Besides, “hidden” agenda of these leaders cannot be ignored. This refers to prospects of their anti-BJP plans laced with their own desire to play a key role in forming, even heading the next government being probably a prominent part of their political strategies. Yes, each has the right to consider these plans. But if each focusses on this agenda, it may be equivalent to each trying for a sixer, getting out, and probably leading to collapse of their desire to push BJP out of power. Against these odds, Rahul Gandhi cannot afford to remain politically content with media coverage as well as the positive image gained by him primarily because of his yatra. While political climate may not suit Congress more than it appears to now for parliamentary elections, the party cannot afford to be lax at several levels. Behind the doors, cards of other parties planning to push BJP out of power need to be given serious importance. Congress cannot be oblivious of the political reality that a few politicians are apparently nearly as opposed to return of Congress to power as they claim to be against BJP.
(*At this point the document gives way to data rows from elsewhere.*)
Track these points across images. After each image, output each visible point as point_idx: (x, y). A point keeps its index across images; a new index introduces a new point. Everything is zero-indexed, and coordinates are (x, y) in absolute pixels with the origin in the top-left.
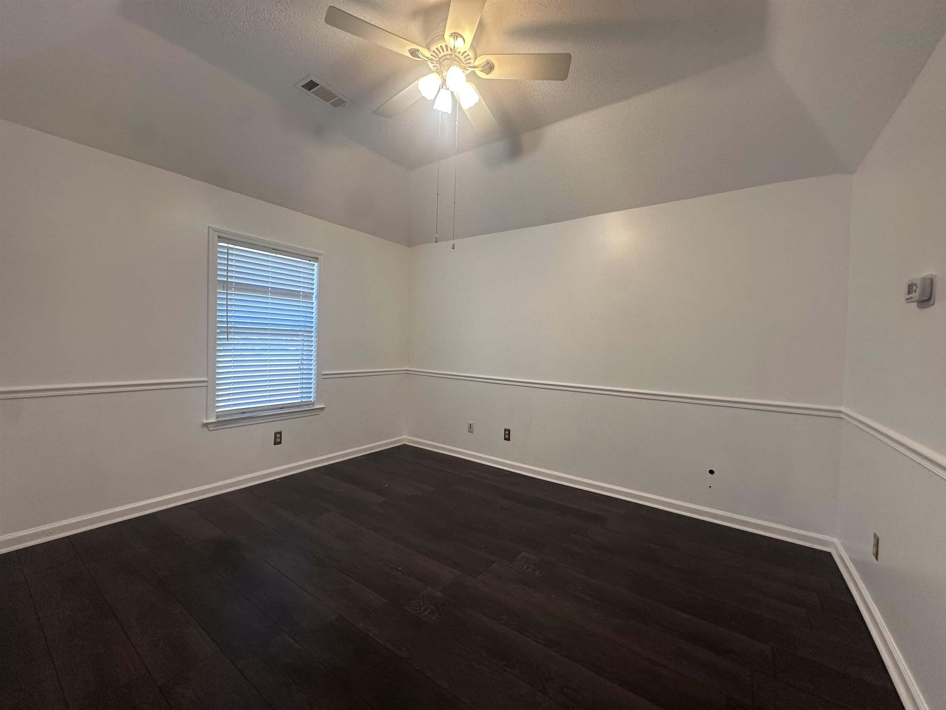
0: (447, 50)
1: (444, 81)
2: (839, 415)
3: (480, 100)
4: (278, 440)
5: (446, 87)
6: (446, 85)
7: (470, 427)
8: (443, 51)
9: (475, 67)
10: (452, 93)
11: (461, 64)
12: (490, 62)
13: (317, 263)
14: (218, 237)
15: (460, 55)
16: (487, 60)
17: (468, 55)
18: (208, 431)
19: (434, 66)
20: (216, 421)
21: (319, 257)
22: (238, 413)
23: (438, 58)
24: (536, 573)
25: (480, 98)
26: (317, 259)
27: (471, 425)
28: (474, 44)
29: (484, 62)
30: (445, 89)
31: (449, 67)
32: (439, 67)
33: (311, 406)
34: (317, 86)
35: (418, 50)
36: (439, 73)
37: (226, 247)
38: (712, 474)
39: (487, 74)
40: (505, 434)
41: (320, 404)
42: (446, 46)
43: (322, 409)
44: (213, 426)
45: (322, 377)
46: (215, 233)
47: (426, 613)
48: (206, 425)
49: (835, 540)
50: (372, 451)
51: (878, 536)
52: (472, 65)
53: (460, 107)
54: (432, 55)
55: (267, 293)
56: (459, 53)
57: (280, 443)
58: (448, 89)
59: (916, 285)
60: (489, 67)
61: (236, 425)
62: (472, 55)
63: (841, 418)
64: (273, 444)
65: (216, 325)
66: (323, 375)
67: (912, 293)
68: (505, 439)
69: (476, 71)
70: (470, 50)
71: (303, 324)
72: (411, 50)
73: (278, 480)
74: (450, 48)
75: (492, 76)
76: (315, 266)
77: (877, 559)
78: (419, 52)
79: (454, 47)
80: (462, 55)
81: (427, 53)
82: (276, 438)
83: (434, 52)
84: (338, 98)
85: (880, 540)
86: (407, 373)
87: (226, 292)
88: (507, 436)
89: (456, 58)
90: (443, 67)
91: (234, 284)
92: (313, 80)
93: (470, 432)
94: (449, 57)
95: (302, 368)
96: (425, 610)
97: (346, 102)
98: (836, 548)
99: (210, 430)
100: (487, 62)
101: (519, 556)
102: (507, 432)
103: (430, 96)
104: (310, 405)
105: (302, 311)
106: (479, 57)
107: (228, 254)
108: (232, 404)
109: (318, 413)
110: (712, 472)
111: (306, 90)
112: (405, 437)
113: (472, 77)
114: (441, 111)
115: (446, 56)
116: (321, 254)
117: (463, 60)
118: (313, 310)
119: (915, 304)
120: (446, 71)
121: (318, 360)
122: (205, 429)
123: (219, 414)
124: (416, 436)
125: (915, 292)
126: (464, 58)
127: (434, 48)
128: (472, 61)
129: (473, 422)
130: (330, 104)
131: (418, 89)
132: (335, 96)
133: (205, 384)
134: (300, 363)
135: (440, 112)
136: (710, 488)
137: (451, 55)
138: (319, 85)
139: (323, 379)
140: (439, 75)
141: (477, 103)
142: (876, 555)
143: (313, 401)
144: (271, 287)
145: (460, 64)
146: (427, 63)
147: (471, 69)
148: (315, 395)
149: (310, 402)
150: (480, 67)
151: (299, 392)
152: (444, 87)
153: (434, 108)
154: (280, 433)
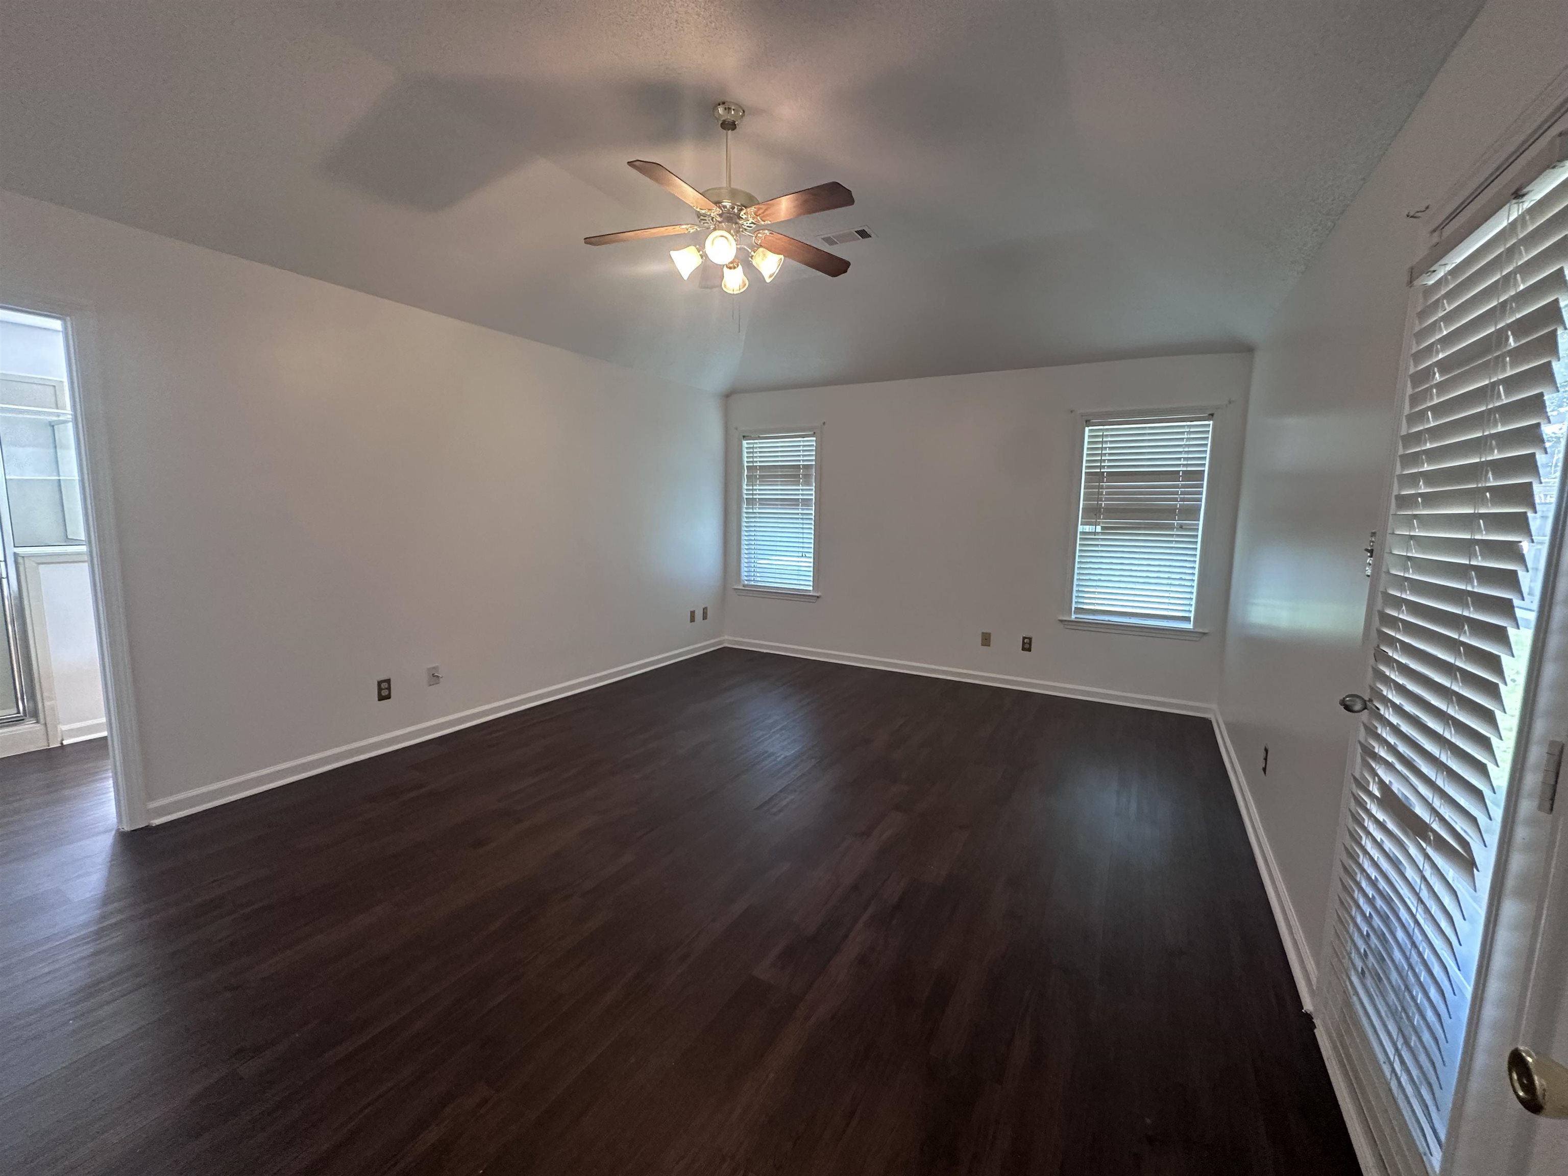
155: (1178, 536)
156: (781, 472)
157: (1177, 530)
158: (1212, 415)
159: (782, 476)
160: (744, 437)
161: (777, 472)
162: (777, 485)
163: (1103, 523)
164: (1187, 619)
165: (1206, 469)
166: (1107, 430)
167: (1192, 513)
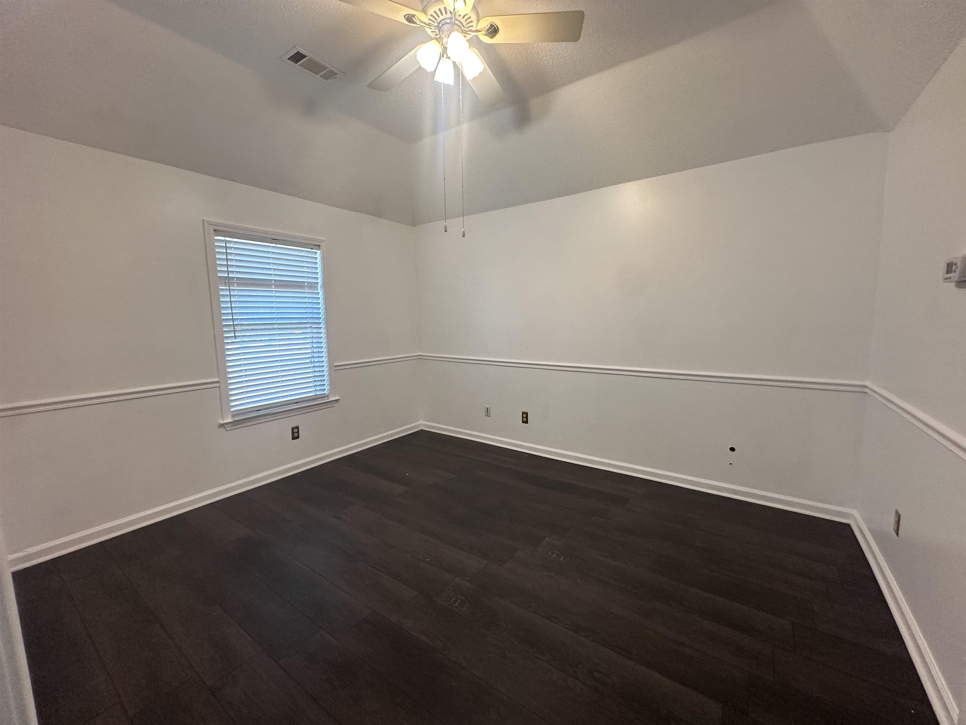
0: (446, 13)
1: (445, 48)
2: (863, 389)
3: (484, 68)
4: (296, 435)
5: (447, 56)
6: (447, 54)
7: (487, 411)
8: (442, 14)
9: (477, 31)
10: (454, 63)
11: (463, 28)
12: (494, 25)
13: (320, 251)
14: (214, 230)
15: (460, 19)
16: (491, 23)
17: (470, 17)
18: (225, 431)
19: (432, 32)
20: (233, 421)
21: (321, 244)
22: (253, 411)
23: (437, 23)
24: (561, 559)
25: (485, 67)
26: (319, 246)
27: (487, 409)
28: (476, 5)
29: (488, 25)
30: (446, 58)
31: (450, 33)
32: (438, 33)
33: (326, 398)
34: (305, 57)
35: (414, 16)
36: (439, 40)
37: (223, 240)
38: (733, 451)
39: (492, 38)
40: (523, 417)
41: (335, 396)
42: (445, 8)
43: (337, 401)
44: (230, 426)
45: (334, 369)
46: (210, 226)
47: (457, 604)
48: (222, 425)
49: (855, 512)
50: (390, 439)
51: (900, 514)
52: (475, 29)
53: (463, 76)
54: (429, 19)
55: (270, 286)
56: (460, 16)
57: (298, 437)
58: (449, 58)
59: (956, 265)
60: (493, 31)
61: (254, 423)
62: (474, 17)
63: (866, 393)
64: (291, 439)
65: (222, 323)
66: (335, 366)
67: (952, 273)
68: (523, 422)
69: (478, 36)
70: (472, 11)
71: (310, 311)
72: (407, 16)
73: (299, 474)
74: (450, 11)
75: (497, 40)
76: (318, 254)
77: (897, 534)
78: (416, 17)
79: (454, 9)
80: (463, 18)
81: (424, 18)
82: (293, 433)
83: (432, 15)
84: (327, 70)
85: (901, 518)
86: (420, 358)
87: (228, 288)
88: (525, 419)
89: (456, 22)
90: (443, 33)
91: (235, 279)
92: (300, 52)
93: (487, 416)
94: (448, 21)
95: (313, 361)
96: (455, 602)
97: (337, 74)
98: (855, 520)
99: (227, 430)
100: (491, 24)
101: (544, 542)
102: (525, 415)
103: (430, 68)
104: (324, 398)
105: (309, 302)
106: (481, 19)
107: (226, 248)
108: (246, 403)
109: (333, 405)
110: (732, 449)
111: (293, 63)
112: (422, 422)
113: (475, 43)
114: (444, 84)
115: (446, 20)
116: (322, 241)
117: (464, 23)
118: (319, 301)
119: (953, 284)
120: (445, 37)
121: (329, 352)
122: (222, 430)
123: (234, 413)
124: (431, 421)
125: (955, 272)
126: (466, 21)
127: (431, 11)
128: (474, 24)
129: (490, 406)
130: (320, 76)
131: (416, 59)
132: (325, 68)
133: (217, 385)
134: (310, 356)
135: (442, 84)
136: (731, 465)
137: (451, 18)
138: (306, 56)
139: (335, 371)
140: (439, 42)
141: (482, 73)
142: (897, 532)
143: (327, 394)
144: (275, 280)
145: (460, 27)
146: (425, 29)
147: (473, 34)
148: (328, 387)
149: (325, 395)
150: (483, 31)
151: (313, 386)
152: (445, 56)
153: (435, 79)
154: (297, 428)
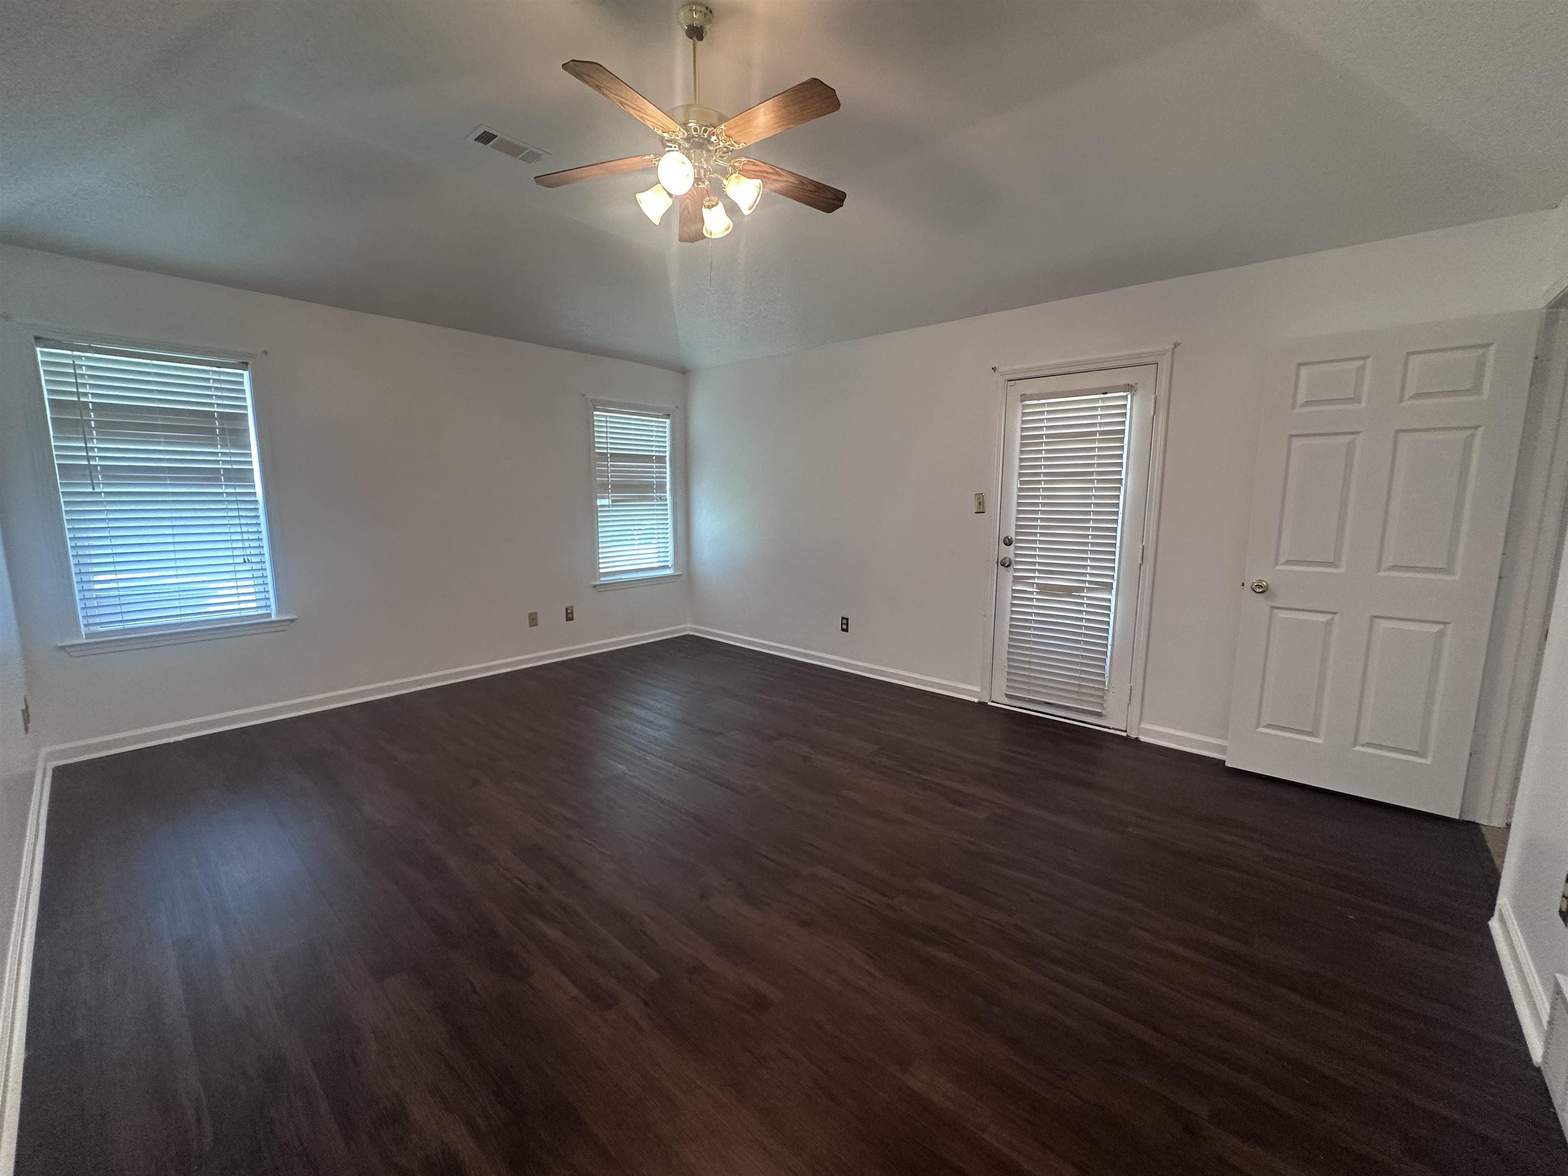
155: (658, 505)
156: (163, 419)
157: (657, 500)
158: (669, 415)
159: (164, 428)
160: (36, 338)
161: (156, 419)
162: (159, 443)
163: (612, 496)
164: (666, 567)
165: (668, 454)
166: (611, 417)
167: (661, 487)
Equally relevant are cards which are likely to be exercised by BJP leaders. With farmers on the roads again, talk about economic issues holding greater appeal for people, probably communal rhetoric bordering on extremist religious issues lacks the political appeal which it appeared to have earlier, at least at the grassroots. Besides, intra-BJP rivalry cannot be ignored. Within the BJP, in all probability, a few stalwarts have queued themselves to step into Modi’s shoes. They are also apparently guided by the impression that they may not get this political chance again. Against this backdrop, the view about “Modi-fatigue” probably prevails at certain levels within BJP too. But then, as mentioned earlier, politics is not cricket where banking on one’s own ability to take the shot can yield expected results. This applies to politicians of all key parties in the race, including BJP and Congress. In cricket, when over-confidence clouds batsman’s shots, chances of results favoring bowlers and fielders prevail strongly. If politics is guided by such logic, in the present circumstances, it may be equivalent to committing political suicide.
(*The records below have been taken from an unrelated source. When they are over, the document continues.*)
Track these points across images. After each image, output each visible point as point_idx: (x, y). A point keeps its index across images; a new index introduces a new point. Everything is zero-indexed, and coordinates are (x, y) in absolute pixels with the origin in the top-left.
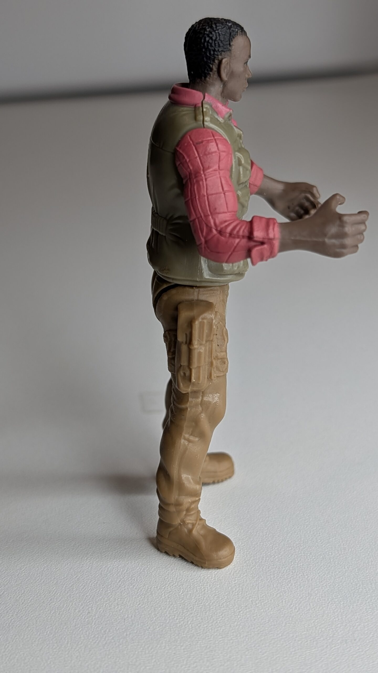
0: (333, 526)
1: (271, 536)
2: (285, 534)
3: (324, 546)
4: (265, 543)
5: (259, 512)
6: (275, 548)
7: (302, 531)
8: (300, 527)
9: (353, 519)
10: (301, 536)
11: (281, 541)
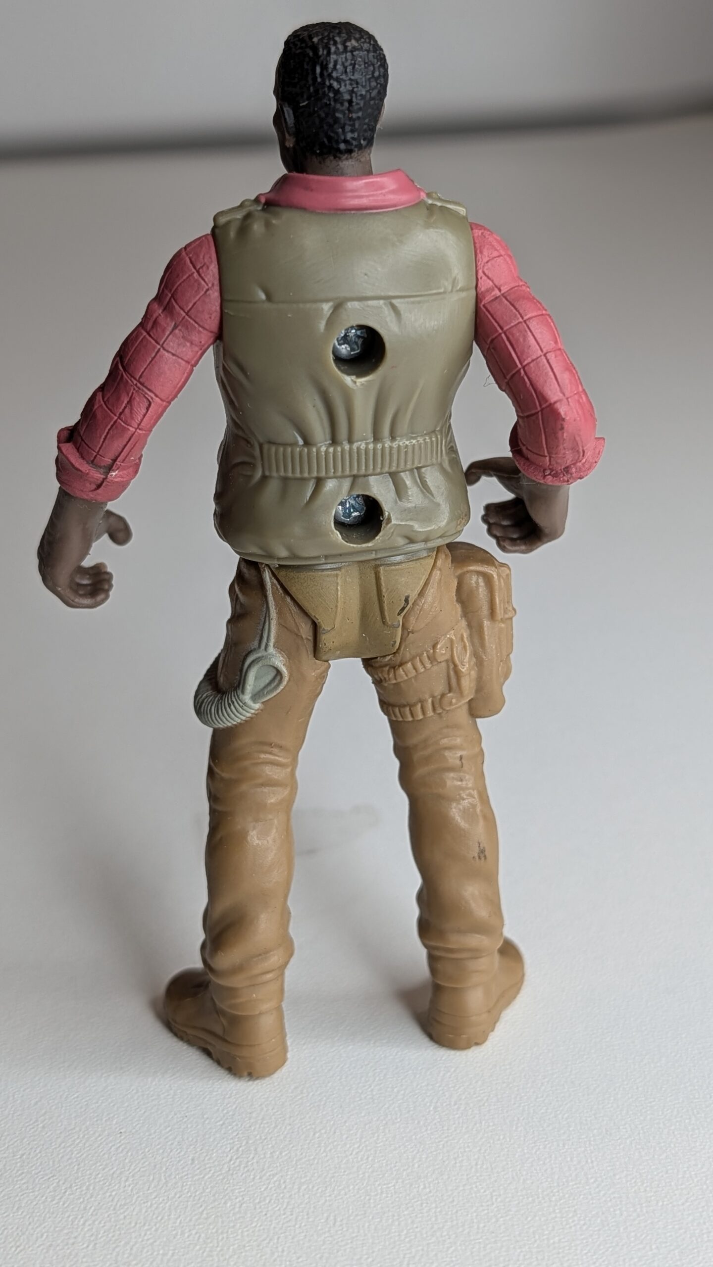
0: (620, 1145)
1: (487, 1168)
2: (518, 1163)
3: (604, 1195)
4: (474, 1186)
5: (458, 1109)
6: (496, 1199)
7: (553, 1156)
8: (548, 1146)
9: (661, 1125)
10: (552, 1169)
11: (508, 1182)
Increase in popularity, as suggested by media coverage, may be viewed as only a part of the campaign. Undeniably, media coverage gained by Rahul Gandhi has also played the role of spreading shock-waves in anti-Congress parties. Certainly, BJP leaders have considerably decreased their tendency to keep questioning his “leadership” and so forth. Though Rahul’s “victory” at these levels can definitely be viewed as key steps forward but to assume that these would be translated into sweeping Lok Sabha polls is like chasing a mirage. True, talking about an anti-BJP alliance sounds good but will yield results only if they contest as a team. And if leaders talking about their alliance focus only on their individual shots, this is least likely to yield desired results. Prospects of certain politicians changing political camps, depending on options placed before them following 2024 results cannot be ignored.
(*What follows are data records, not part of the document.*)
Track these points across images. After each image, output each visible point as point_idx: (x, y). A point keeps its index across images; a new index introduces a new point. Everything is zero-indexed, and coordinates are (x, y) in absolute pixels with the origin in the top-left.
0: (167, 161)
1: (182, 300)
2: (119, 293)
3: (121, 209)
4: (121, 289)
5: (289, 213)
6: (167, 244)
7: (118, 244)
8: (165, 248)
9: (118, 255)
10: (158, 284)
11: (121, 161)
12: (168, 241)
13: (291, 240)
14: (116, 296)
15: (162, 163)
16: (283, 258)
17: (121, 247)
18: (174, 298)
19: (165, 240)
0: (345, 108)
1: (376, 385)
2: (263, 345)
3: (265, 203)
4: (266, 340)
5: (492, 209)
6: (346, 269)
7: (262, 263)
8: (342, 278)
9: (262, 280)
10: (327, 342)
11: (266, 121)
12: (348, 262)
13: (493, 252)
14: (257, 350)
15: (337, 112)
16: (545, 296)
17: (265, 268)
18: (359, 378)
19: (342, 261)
Though, at present Rahul Gandhi doesn’t have the permission to contest 2024 Lok Sabha polls, he cannot ignore his own political position as a key player. Just as Karnataka-results are being analyzed to judge his potential, this is likely to be the case at a larger level following parliamentary polls. In lieu of most opposition parties claiming to “unite” to oust BJP, he has a tough situation to handle. The Congress cannot afford to contest all Lok Sabha seats on its own strength. Simply speaking, just as Congress doesn’t have the potential to push BJP out of power, the same may be said about other parties talking about aligning for the purpose. While working as a team, the alliance needs to focus on seats they win “together” and that this will matter only if the key rival party doesn’t win majority. Yielding to wrong political signals and/or over-confidence about victory drowned in favorable media coverage may not just spell defeat but also political “suicide” for quite a few in this race. Politics is politics and not cricket, where political shrewdness can help but over-confidence is likely to spell only dangers!